• **TEXTE DU DOCUMENT**:

______

Le progrès et le Progrès
Tout être, dans la mesure même de son imperfection, est gros d’un progrès possible. S’il est inanimé, ses progrès requièrent un intervenant extérieur. S’il est vivant, il progresse spontanément: le bouton de rose aspire plus que tout à devenir une fleur épanouie. Soulignons que le progrès de la rose est limité, sans même parler des impondérables météorologiques, par sa nature même: une rose ne peut être plus rose que les roses; aucun arbre ne va jusqu’au ciel, à part le chêne de Booz endormi.
Tout au contraire, le Progrès – avec une majuscule et toujours au singulier –, est illimité. Ce n’est pas le progrès de ceci ou de cela. C’est le progrès en soi. Pour ceux qui y croient, c’est un mouvement d’ensemble engagé dès les débuts du monde, un flux inarrêtable qui emporte la société, l’humanité, le cosmos tout entier vers son accomplissement. Le mouvement peut ralentir, subir des contrecoups, voire des retours en arrière, mais la direction générale, donnée dès l’origine et une fois pour toutes, ne change pas. Et cette direction est bonne: demain sera nécessairement mieux qu’aujourd’hui, même si cela ne saute pas immédiatement aux yeux.

______

• **SÉRIE D'EXERCICES**:
A) Citez le passage du texte sur le progrès qui commence aux mots « Tout au contraire, le » et s'arrête après « immédiatement aux yeux. ».
B) D'après le texte sur le progrès, à quoi le bouton de rose aspire-t-il plus que tout ?
C) Poursuivez le texte sur le progrès là où il s'arrête, s'il vous plaît.

______

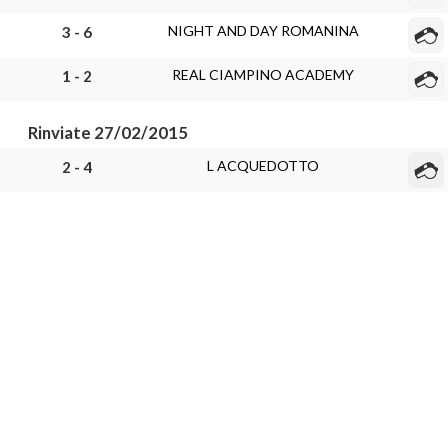
NIGHT AND DAY ROMANINA
3 - 6
REAL CIAMPINO ACADEMY
1 - 2
Rinviate 27/02/2015
L ACQUEDOTTO
2 - 4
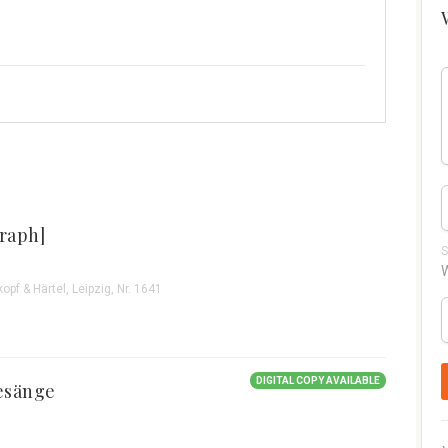
raph]
S
W
opf & Härtel, Leipzig, Nr. 1641
DIGITAL COPY AVAILABLE
esänge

______

• **RÉPONSES**:
A)
Tout au contraire, le Progrès – avec une majuscule et toujours au singulier –, est illimité. Ce n’est pas le progrès de ceci ou de cela. C’est le progrès en soi. Pour ceux qui y croient, c’est un mouvement d’ensemble engagé dès les débuts du monde, un flux inarrêtable qui emporte la société, l’humanité, le cosmos tout entier vers son accomplissement. Le mouvement peut ralentir, subir des contrecoups, voire des retours en arrière, mais la direction générale, donnée dès l’origine et une fois pour toutes, ne change pas. Et cette direction est bonne: demain sera nécessairement mieux qu’aujourd’hui, même si cela ne saute pas immédiatement aux yeux.

B) À devenir une fleur épanouie.

C)
Cette foi dans une amélioration continue du monde provient peut-être du sentiment de maîtrise croissante que nous inspirent les progrès techniques, peut-être aussi du désir obscur de se débarrasser d’un présent insatisfaisant que nous ne saisissons plus, peut-être enfin, plus profondément, d’un souvenir laïcisé de la conception chrétienne, linéaire, de l’histoire du salut des peuples.
Sous la houle incessante du Progrès, tout est toujours provisoire, précaire, changeant. L’être résistant cède la place au devenir fluide, la stabilité au mouvement, l’enracinement à la glissade, la réflexion au rabâchage militant, le débat contradictoire à la dénonciation des fake news, la liberté à la conformité. Les rythmes naturels s’accélèrent au rythme frénétique du Progrès. Sous leur apparence de permanence et de solidité, les doctrines, les institutions, les définitions mêmes ne sont que des illusions paresseuses qui nous empêchent de reconnaître l’immense écoulement de toute chose. L’expérience ne nous est d’aucune utilité. Le passé a fait son temps. L’histoire n’est qu’un réservoir d’anecdotes sans signification pour l’avenir.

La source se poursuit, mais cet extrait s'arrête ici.